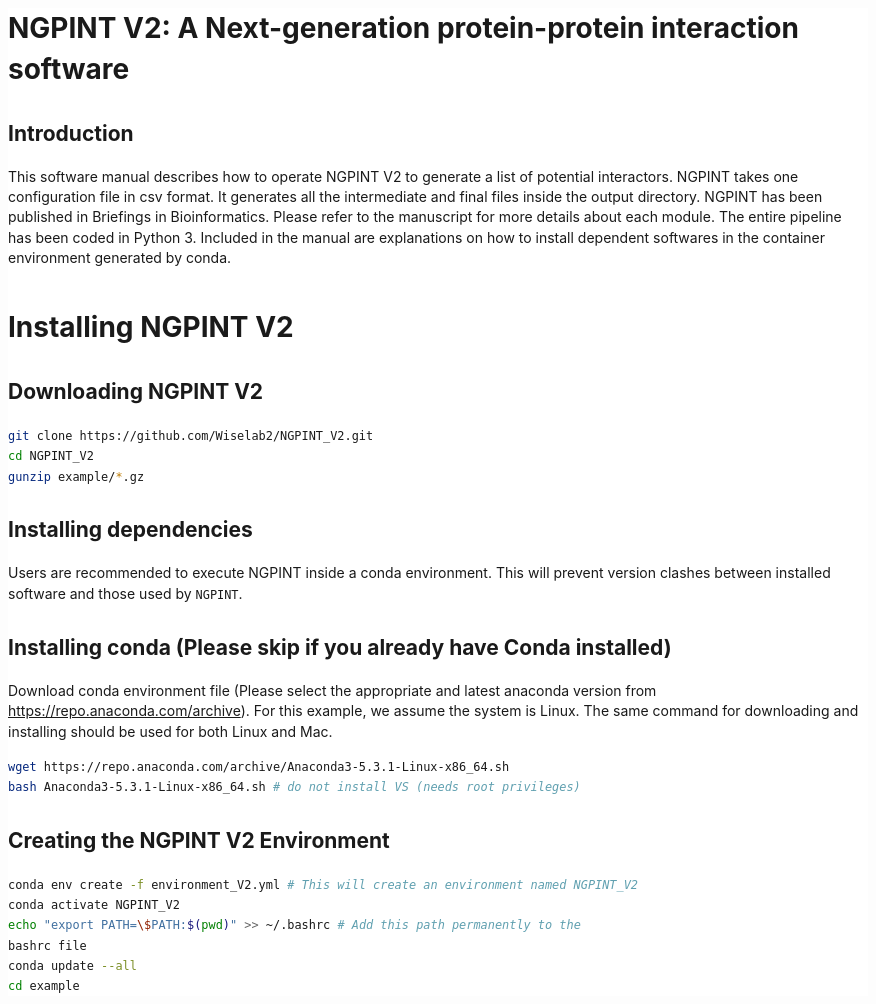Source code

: # NGPINT V2: A Next-generation protein-protein interaction software 


## Introduction

This software manual describes how to operate NGPINT V2 to generate a list of potential interactors. NGPINT takes one configuration file in csv format. It generates all the intermediate and final files inside the output directory. NGPINT has been published in Briefings in Bioinformatics. Please refer to the manuscript for more details about each module. The entire pipeline has been coded in Python 3. Included in the manual are explanations on how to install dependent softwares in the container environment generated by conda.

# Installing NGPINT V2

## Downloading NGPINT V2

```bash
git clone https://github.com/Wiselab2/NGPINT_V2.git
cd NGPINT_V2
gunzip example/*.gz
```

## Installing dependencies

Users are recommended to execute NGPINT inside a conda environment. This will prevent version clashes between installed software and those used by `NGPINT`.

## Installing conda (Please skip if you already have Conda installed)

Download conda environment file (Please select the appropriate and latest anaconda version from https://repo.anaconda.com/archive). For this example, we assume the system is Linux. The same command for downloading and installing should be used for both Linux and Mac.

```bash
wget https://repo.anaconda.com/archive/Anaconda3-5.3.1-Linux-x86_64.sh
bash Anaconda3-5.3.1-Linux-x86_64.sh # do not install VS (needs root privileges)
```

## Creating the NGPINT V2 Environment

```bash
conda env create -f environment_V2.yml # This will create an environment named NGPINT_V2
conda activate NGPINT_V2
echo "export PATH=\$PATH:$(pwd)" >> ~/.bashrc # Add this path permanently to the
bashrc file
conda update --all
cd example
```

★ ★ ★ ★ ★ ★ ★

TASK INSTRUCTIONS
Once the pictures are dropped, repeat the data above exactly.

COMPLETED EXERCISE
Source code

: # NGPINT V2: A Next-generation protein-protein interaction software 


## Introduction

This software manual describes how to operate NGPINT V2 to generate a list of potential interactors. NGPINT takes one configuration file in csv format. It generates all the intermediate and final files inside the output directory. NGPINT has been published in Briefings in Bioinformatics. Please refer to the manuscript for more details about each module. The entire pipeline has been coded in Python 3. Included in the manual are explanations on how to install dependent softwares in the container environment generated by conda.

# Installing NGPINT V2

## Downloading NGPINT V2

```bash
git clone https://github.com/Wiselab2/NGPINT_V2.git
cd NGPINT_V2
gunzip example/*.gz
```

## Installing dependencies

Users are recommended to execute NGPINT inside a conda environment. This will prevent version clashes between installed software and those used by `NGPINT`.

## Installing conda (Please skip if you already have Conda installed)

Download conda environment file (Please select the appropriate and latest anaconda version from https://repo.anaconda.com/archive). For this example, we assume the system is Linux. The same command for downloading and installing should be used for both Linux and Mac.

```bash
wget https://repo.anaconda.com/archive/Anaconda3-5.3.1-Linux-x86_64.sh
bash Anaconda3-5.3.1-Linux-x86_64.sh # do not install VS (needs root privileges)
```

## Creating the NGPINT V2 Environment

```bash
conda env create -f environment_V2.yml # This will create an environment named NGPINT_V2
conda activate NGPINT_V2
echo "export PATH=\$PATH:$(pwd)" >> ~/.bashrc # Add this path permanently to the
bashrc file
conda update --all
cd example
```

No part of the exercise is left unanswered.